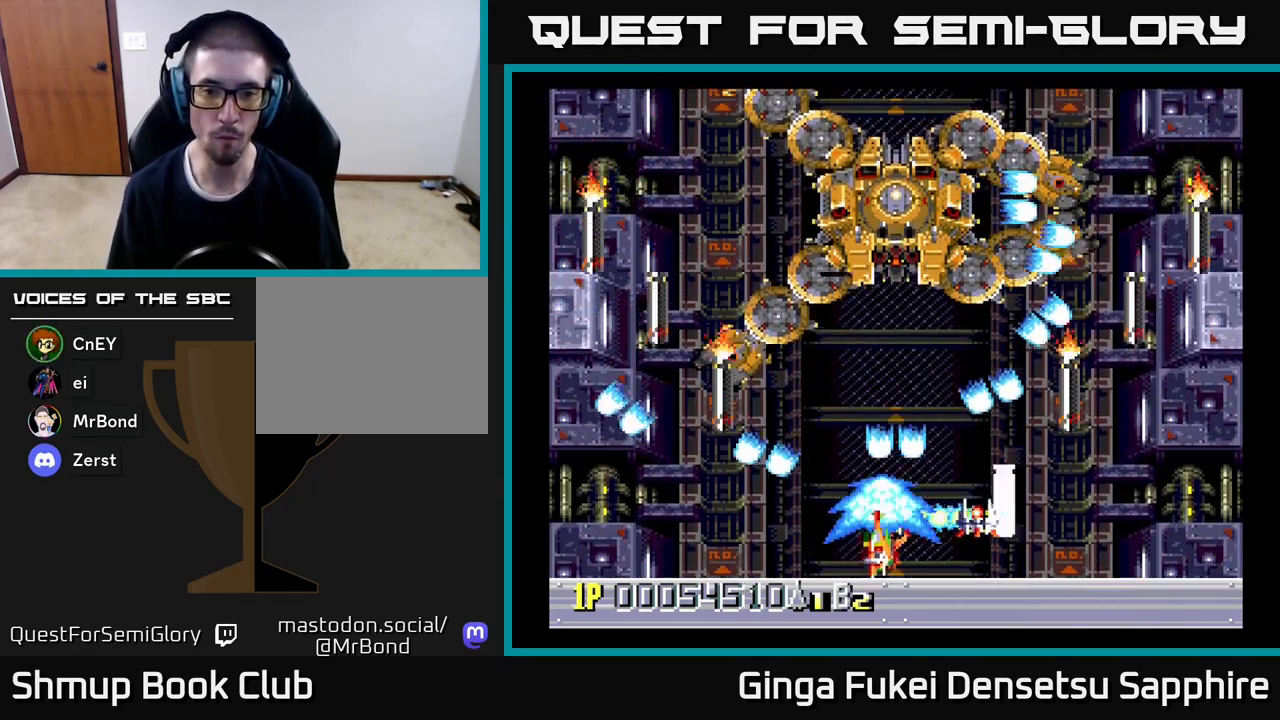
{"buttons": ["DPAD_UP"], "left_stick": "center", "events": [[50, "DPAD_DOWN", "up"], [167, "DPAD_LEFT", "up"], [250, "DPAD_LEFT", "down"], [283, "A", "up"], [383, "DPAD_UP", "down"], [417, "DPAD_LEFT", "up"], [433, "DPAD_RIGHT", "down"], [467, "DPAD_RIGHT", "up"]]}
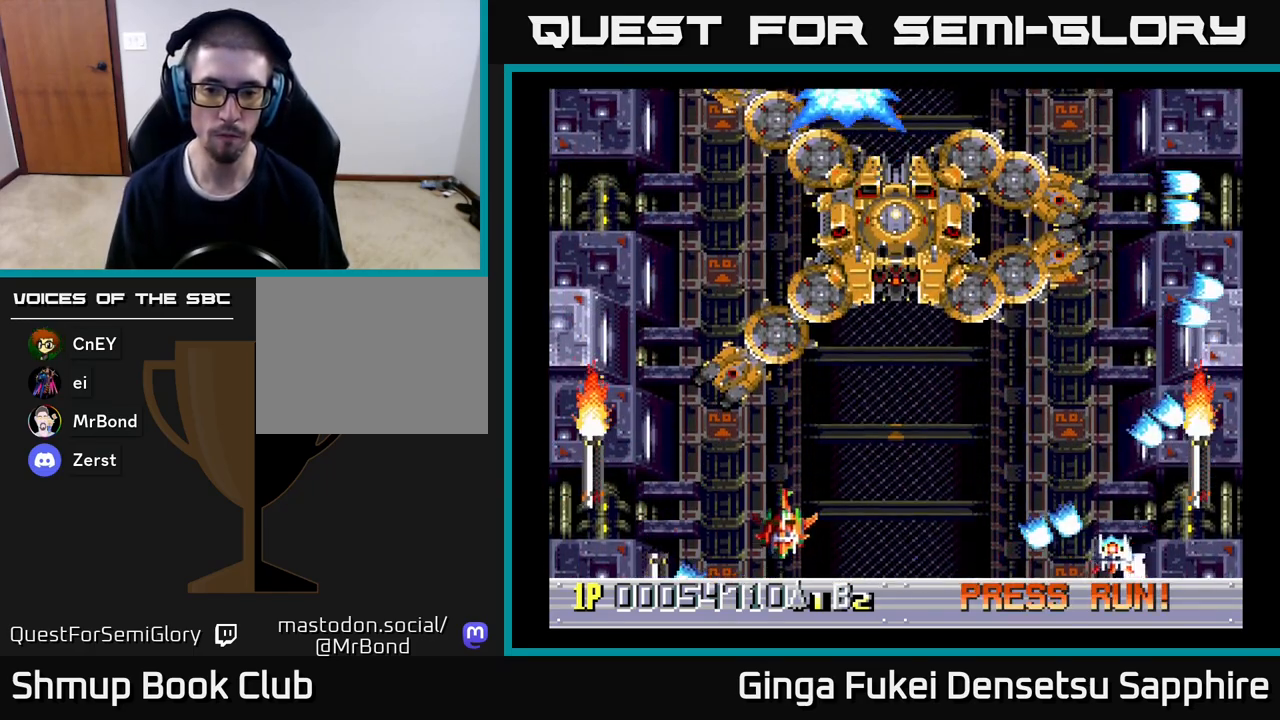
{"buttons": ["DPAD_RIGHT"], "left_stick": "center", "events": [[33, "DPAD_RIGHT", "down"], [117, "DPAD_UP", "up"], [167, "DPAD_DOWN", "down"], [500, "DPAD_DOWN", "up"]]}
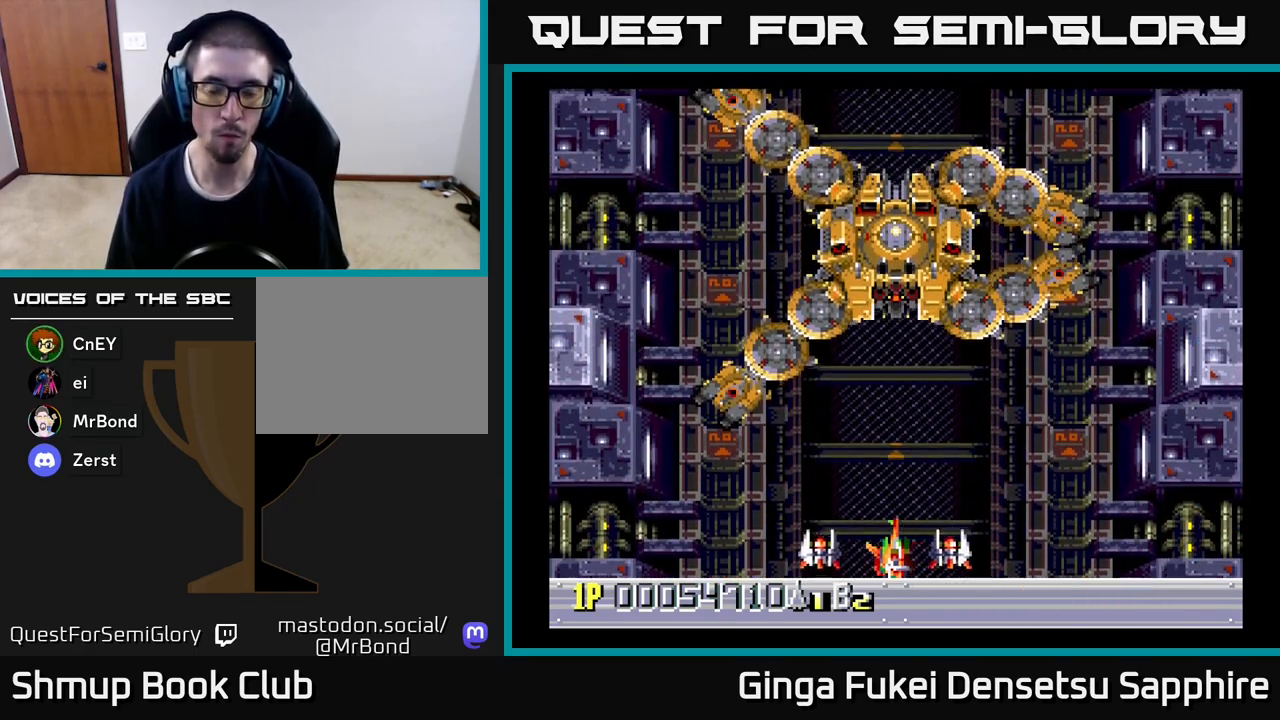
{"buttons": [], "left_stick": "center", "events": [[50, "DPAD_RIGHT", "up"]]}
•••
> [Task statement]: Would you give the data above again word for word, minus the pictures?

> [Response below]:
{"buttons": ["DPAD_UP"], "left_stick": "center", "events": [[50, "DPAD_DOWN", "up"], [167, "DPAD_LEFT", "up"], [250, "DPAD_LEFT", "down"], [283, "A", "up"], [383, "DPAD_UP", "down"], [417, "DPAD_LEFT", "up"], [433, "DPAD_RIGHT", "down"], [467, "DPAD_RIGHT", "up"]]}
{"buttons": ["DPAD_RIGHT"], "left_stick": "center", "events": [[33, "DPAD_RIGHT", "down"], [117, "DPAD_UP", "up"], [167, "DPAD_DOWN", "down"], [500, "DPAD_DOWN", "up"]]}
{"buttons": [], "left_stick": "center", "events": [[50, "DPAD_RIGHT", "up"]]}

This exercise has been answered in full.